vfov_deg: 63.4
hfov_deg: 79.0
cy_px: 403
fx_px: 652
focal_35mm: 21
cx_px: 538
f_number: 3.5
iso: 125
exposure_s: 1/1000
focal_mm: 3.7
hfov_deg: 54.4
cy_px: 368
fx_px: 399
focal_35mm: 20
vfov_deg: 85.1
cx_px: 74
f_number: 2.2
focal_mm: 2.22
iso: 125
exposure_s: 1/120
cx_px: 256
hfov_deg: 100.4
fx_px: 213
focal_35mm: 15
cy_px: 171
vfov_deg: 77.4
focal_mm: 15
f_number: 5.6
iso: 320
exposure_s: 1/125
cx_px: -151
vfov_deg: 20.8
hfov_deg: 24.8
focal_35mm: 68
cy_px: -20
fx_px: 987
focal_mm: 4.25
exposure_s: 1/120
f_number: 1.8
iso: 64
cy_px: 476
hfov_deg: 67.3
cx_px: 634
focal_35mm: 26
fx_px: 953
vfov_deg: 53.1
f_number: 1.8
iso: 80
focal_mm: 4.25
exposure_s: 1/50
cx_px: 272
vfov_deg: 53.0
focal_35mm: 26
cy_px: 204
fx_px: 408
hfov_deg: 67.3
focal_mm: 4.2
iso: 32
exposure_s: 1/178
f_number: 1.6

####

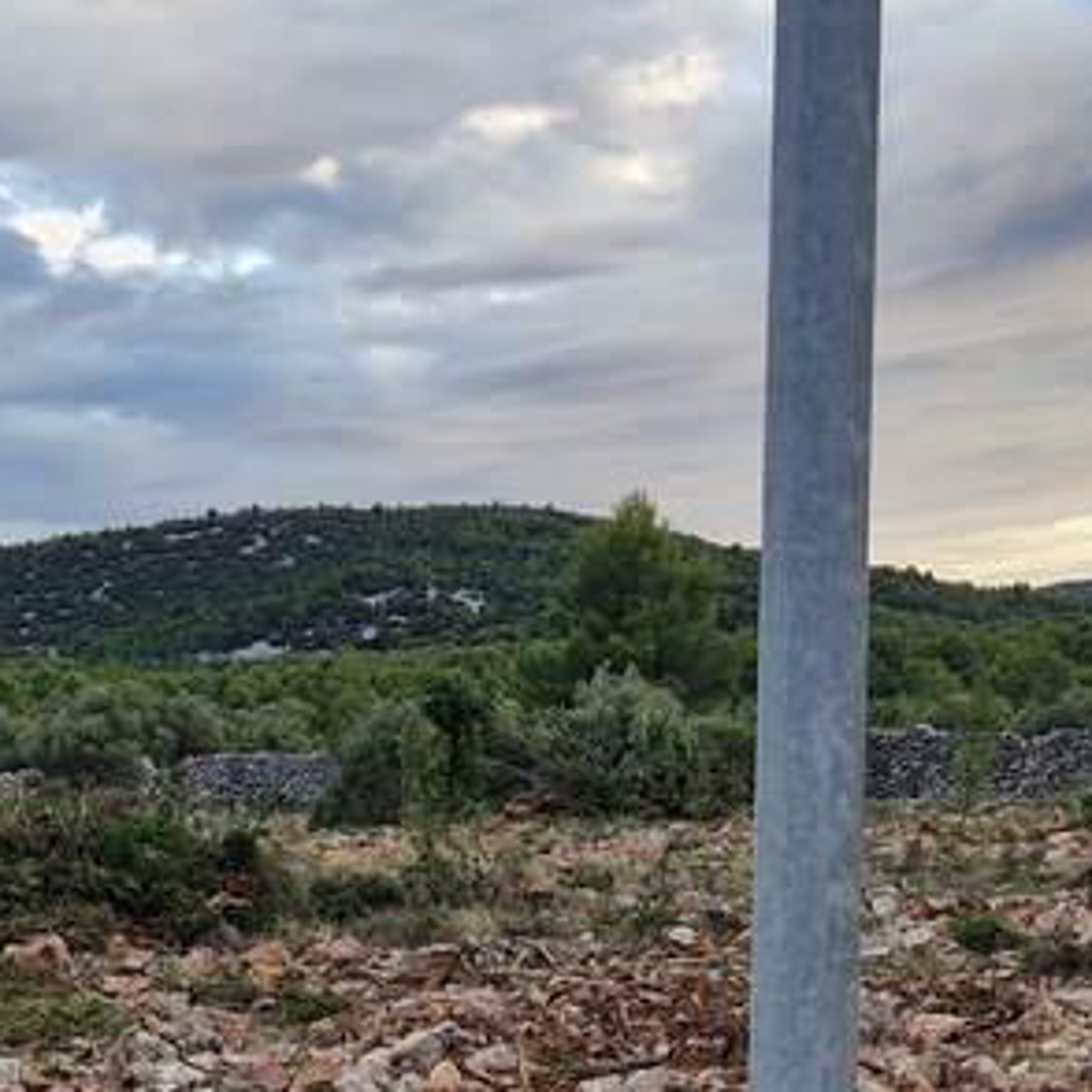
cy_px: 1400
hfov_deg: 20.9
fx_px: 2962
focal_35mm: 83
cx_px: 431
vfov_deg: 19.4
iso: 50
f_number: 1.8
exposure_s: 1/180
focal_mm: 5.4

####

What you need to do >> Retype word for word everything in the listing above from the line that holds "vfov_deg: 63.4" down to the line that holds "f_number: 1.6". Keep both end lines and leave out the rest.

Solution >>
vfov_deg: 63.4
hfov_deg: 79.0
cy_px: 403
fx_px: 652
focal_35mm: 21
cx_px: 538
f_number: 3.5
iso: 125
exposure_s: 1/1000
focal_mm: 3.7
hfov_deg: 54.4
cy_px: 368
fx_px: 399
focal_35mm: 20
vfov_deg: 85.1
cx_px: 74
f_number: 2.2
focal_mm: 2.22
iso: 125
exposure_s: 1/120
cx_px: 256
hfov_deg: 100.4
fx_px: 213
focal_35mm: 15
cy_px: 171
vfov_deg: 77.4
focal_mm: 15
f_number: 5.6
iso: 320
exposure_s: 1/125
cx_px: -151
vfov_deg: 20.8
hfov_deg: 24.8
focal_35mm: 68
cy_px: -20
fx_px: 987
focal_mm: 4.25
exposure_s: 1/120
f_number: 1.8
iso: 64
cy_px: 476
hfov_deg: 67.3
cx_px: 634
focal_35mm: 26
fx_px: 953
vfov_deg: 53.1
f_number: 1.8
iso: 80
focal_mm: 4.25
exposure_s: 1/50
cx_px: 272
vfov_deg: 53.0
focal_35mm: 26
cy_px: 204
fx_px: 408
hfov_deg: 67.3
focal_mm: 4.2
iso: 32
exposure_s: 1/178
f_number: 1.6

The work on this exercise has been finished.